Nature des discussions et leur impact
Akbar fut exposé à la philosophie grecque par Shaikh Mubarak et ses fils, Abu'l Fazl et Faizi, au début des années 1570, et fut profondément influencé par le soufisme (la forme mystique et ascétique de l'islam). C'est en raison de l'intérêt croissant d'Akbar pour la philosophie et de sa curiosité pour la religion que le processus de réexamen des aspects de la théologie et de la jurisprudence islamiques commença à l'Ibadat Khana. Il s'agissait au départ d'une assemblée sunnite (principale branche de l'islam), qui devint ensuite une assemblée pan-musulmane, avant de s'ouvrir à d'autres religions. Les thèmes des discussions de l'Ibadat Khana allaient de la nature de Dieu dans le catholicisme et l'islam, au végétarisme ou au traitement des animaux dans le bouddhisme et le jaïnisme, à la monogamie et aux anciennes philosophies de l'hindouisme, en passant par l'adoration du feu dans le zoroastrisme.
En 1579, l'empereur invita la première mission jésuite à la cour moghole. Le chef de la mission était un Italien, le père Rudolf Aquaviva, fils du duc d'Atri et neveu du cinquième père général de la Compagnie.
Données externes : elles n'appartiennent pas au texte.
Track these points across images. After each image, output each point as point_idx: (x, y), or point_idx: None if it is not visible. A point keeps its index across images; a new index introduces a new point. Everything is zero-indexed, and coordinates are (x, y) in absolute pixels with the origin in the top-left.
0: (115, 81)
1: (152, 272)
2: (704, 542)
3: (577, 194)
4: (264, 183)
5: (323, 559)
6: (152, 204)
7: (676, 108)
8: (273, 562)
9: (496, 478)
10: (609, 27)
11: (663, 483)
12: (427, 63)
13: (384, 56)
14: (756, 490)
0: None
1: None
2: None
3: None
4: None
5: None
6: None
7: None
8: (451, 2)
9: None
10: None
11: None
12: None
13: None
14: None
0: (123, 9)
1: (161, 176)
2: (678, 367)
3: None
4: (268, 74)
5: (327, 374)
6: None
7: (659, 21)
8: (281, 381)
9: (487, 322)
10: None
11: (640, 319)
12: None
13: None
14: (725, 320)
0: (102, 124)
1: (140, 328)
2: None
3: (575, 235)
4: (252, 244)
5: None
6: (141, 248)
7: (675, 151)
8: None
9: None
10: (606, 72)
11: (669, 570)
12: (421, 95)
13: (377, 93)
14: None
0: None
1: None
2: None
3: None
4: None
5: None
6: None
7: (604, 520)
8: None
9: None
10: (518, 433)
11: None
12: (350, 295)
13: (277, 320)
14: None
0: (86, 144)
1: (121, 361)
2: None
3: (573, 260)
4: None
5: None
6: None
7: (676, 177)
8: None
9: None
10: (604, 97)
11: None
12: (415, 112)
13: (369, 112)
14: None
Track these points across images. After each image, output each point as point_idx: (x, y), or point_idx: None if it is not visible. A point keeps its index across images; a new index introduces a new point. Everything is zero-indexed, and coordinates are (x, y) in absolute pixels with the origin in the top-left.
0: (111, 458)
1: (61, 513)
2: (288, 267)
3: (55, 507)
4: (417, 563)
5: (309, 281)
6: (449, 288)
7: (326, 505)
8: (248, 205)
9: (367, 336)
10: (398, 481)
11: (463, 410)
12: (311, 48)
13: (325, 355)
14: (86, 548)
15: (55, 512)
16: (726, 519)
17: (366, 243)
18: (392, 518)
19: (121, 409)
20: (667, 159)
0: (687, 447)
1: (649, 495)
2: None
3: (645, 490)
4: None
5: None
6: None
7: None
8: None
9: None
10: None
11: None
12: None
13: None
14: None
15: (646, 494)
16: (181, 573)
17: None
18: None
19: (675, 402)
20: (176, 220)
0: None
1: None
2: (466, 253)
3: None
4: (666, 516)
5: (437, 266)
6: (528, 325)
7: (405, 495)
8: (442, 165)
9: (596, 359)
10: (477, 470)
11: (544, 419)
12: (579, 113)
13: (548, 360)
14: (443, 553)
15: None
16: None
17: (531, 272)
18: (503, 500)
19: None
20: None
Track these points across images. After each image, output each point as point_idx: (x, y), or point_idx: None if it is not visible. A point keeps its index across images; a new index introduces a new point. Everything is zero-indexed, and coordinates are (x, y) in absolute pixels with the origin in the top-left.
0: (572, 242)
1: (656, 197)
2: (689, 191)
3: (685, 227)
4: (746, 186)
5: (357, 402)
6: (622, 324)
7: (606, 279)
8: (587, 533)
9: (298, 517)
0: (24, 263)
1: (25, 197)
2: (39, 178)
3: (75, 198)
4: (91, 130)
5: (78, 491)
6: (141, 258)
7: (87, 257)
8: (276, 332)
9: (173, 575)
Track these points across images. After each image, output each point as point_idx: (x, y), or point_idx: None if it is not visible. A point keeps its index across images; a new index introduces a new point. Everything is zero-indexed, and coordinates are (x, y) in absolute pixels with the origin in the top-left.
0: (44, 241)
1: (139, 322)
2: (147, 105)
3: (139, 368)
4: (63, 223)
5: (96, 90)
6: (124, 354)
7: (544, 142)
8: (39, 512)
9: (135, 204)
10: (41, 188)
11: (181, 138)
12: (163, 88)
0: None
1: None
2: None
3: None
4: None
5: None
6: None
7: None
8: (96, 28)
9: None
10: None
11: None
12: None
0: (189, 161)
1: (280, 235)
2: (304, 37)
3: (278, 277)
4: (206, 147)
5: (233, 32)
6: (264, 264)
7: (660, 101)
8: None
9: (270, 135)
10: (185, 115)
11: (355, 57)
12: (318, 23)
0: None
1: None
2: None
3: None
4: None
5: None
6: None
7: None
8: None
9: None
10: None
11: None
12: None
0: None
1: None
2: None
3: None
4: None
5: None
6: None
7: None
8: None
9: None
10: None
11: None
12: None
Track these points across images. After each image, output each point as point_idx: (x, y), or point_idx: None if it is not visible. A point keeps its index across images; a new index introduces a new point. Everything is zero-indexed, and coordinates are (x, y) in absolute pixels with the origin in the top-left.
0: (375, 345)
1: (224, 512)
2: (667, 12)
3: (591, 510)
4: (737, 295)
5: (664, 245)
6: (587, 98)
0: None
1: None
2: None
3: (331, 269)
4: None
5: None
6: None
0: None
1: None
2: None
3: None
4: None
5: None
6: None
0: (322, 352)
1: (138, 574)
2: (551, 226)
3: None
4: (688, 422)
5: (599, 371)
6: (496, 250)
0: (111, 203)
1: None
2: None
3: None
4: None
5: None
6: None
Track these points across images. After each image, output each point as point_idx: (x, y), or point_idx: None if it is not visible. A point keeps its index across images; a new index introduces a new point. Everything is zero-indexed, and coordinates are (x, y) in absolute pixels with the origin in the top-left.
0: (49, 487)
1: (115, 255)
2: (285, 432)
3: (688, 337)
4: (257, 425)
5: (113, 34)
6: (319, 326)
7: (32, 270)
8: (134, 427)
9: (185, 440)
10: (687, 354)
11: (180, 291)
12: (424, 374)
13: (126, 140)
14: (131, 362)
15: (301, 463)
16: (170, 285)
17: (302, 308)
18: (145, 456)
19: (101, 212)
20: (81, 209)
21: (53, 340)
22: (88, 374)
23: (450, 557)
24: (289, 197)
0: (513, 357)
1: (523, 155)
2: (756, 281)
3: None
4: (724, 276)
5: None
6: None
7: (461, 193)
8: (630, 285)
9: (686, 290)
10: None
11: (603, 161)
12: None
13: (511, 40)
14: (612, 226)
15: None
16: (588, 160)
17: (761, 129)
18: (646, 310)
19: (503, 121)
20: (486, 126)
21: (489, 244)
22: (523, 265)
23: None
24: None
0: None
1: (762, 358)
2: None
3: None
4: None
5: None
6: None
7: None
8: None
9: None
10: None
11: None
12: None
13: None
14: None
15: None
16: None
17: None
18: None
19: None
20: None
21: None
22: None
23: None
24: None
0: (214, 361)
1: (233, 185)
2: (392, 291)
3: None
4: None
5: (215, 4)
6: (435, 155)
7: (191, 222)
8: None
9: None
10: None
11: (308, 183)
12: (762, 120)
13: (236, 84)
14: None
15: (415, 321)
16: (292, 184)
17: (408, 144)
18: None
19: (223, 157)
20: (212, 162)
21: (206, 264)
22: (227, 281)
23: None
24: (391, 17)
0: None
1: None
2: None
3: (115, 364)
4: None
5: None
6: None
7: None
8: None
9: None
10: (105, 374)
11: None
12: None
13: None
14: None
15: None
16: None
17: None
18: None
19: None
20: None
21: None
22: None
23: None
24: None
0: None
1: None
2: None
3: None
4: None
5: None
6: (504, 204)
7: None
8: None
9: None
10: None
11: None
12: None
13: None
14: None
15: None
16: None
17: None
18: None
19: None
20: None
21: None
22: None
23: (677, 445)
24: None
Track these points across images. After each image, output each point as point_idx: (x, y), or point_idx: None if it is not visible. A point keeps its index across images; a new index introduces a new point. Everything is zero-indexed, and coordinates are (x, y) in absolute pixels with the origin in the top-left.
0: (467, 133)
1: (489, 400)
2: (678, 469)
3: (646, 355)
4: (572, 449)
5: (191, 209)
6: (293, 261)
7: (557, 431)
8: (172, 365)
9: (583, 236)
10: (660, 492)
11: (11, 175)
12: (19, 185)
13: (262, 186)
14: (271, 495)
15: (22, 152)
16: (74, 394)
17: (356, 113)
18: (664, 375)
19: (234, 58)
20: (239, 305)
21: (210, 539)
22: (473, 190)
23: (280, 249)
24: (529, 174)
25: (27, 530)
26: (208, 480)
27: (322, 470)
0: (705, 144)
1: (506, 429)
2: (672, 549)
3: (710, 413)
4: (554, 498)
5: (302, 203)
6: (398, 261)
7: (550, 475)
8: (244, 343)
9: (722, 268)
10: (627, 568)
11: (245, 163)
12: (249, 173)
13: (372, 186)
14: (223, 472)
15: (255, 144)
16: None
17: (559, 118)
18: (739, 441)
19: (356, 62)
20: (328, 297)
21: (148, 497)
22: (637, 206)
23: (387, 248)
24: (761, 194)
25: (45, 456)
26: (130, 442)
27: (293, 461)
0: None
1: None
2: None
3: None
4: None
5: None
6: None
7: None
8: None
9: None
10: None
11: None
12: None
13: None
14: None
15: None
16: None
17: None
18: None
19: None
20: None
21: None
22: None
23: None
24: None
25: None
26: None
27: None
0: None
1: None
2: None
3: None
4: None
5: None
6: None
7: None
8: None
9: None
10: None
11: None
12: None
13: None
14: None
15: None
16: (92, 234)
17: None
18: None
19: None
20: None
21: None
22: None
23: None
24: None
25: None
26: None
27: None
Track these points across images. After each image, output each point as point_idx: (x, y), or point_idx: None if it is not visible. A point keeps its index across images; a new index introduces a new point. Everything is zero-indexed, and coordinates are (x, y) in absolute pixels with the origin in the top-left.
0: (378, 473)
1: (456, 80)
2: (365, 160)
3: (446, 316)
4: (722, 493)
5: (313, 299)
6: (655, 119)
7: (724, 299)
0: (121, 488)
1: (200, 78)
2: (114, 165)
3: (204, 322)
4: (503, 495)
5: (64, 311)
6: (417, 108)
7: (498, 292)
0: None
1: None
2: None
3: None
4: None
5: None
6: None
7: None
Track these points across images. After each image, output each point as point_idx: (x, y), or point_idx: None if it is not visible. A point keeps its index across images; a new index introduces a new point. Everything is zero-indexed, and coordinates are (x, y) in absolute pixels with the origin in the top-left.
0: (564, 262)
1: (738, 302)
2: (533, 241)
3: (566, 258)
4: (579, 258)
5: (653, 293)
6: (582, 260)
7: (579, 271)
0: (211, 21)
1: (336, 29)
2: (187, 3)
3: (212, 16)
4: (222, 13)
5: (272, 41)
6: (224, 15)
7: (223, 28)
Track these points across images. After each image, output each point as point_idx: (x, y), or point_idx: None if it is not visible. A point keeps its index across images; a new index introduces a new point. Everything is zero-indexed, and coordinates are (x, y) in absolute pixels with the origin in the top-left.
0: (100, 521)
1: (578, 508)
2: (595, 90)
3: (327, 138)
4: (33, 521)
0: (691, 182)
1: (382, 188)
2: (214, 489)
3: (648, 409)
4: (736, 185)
Il avait deux compagnons, le père Antonio de Monserrate, un Catalan qui tenait la chronique des activités de la mission à la cour moghole, et enfin Francisco Henriques, un Persan converti d'Ormuz, en qualité d'interprète. Les jésuites offrirent à l'empereur la Bible polyglotte, commandée par Philippe II d'Espagne. Akbar commanda ensuite aux artistes de la cour les portraits de Jésus et de Marie et autorisa les missionnaires à prêcher et à convertir dans la ville. L'empereur passa la nuit à discuter de la foi chrétienne et revêtait des vêtements et des chapeaux portugais, symbole de son intérêt pour l'intégration des prêtres à sa cour. L'inclination de l'empereur pour les prêtres et la nature politico-religieuse de leur travail suscitèrent la critique du chroniqueur Badauni et d'autres ecclésiastiques conservateurs de la cour moghole. Décrivant l'impact de la présence des prêtres jésuites à la cour, Badauni écrit:
Des moines érudits venus d'Europe, qui sont appelés Padre et ont un chef infaillible, appelé Papa, qui peut modifier les ordonnances religieuses comme il le juge opportun pour le moment, et à l'autorité duquel les rois doivent se soumettre, ont apporté l'Évangile et avancé des preuves de la Trinité. Sa Majesté croyait fermement à la vérité de la religion chrétienne, et souhaitant répandre les doctrines de Jésus, elle ordonna au prince Murad de prendre quelques leçons de christianisme sous de bons auspices, et chargea Abu'l Fazl de traduire l'Évangile. (Badaoni, 267)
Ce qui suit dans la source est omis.